WORK TO COMPLETE: Copy the text of the items below, changing "Google Map" to "Map" and keeping everything else as it is. Leave the pictures out of your answer.

THE DATA Start Marker

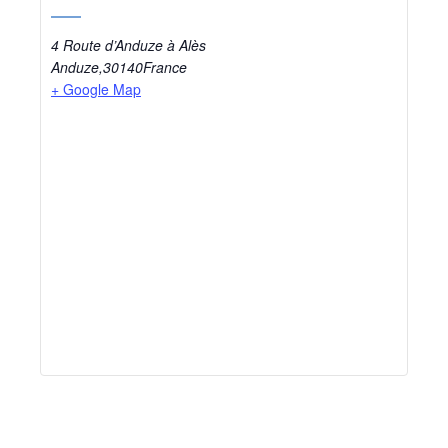
4 Route d’Anduze à Alès
Anduze
,
30140
France
+ Google Map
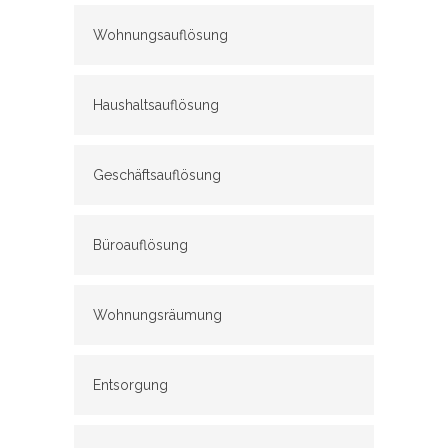
Wohnungsauflösung
Haushaltsauflösung
Geschäftsauflösung
Büroauflösung
Wohnungsräumung
Entsorgung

THE DATA End Marker

RESULT FOR THIS EXERCISE:
4 Route d’Anduze à Alès
Anduze
,
30140
France
+ Map
Wohnungsauflösung
Haushaltsauflösung
Geschäftsauflösung
Büroauflösung
Wohnungsräumung
Entsorgung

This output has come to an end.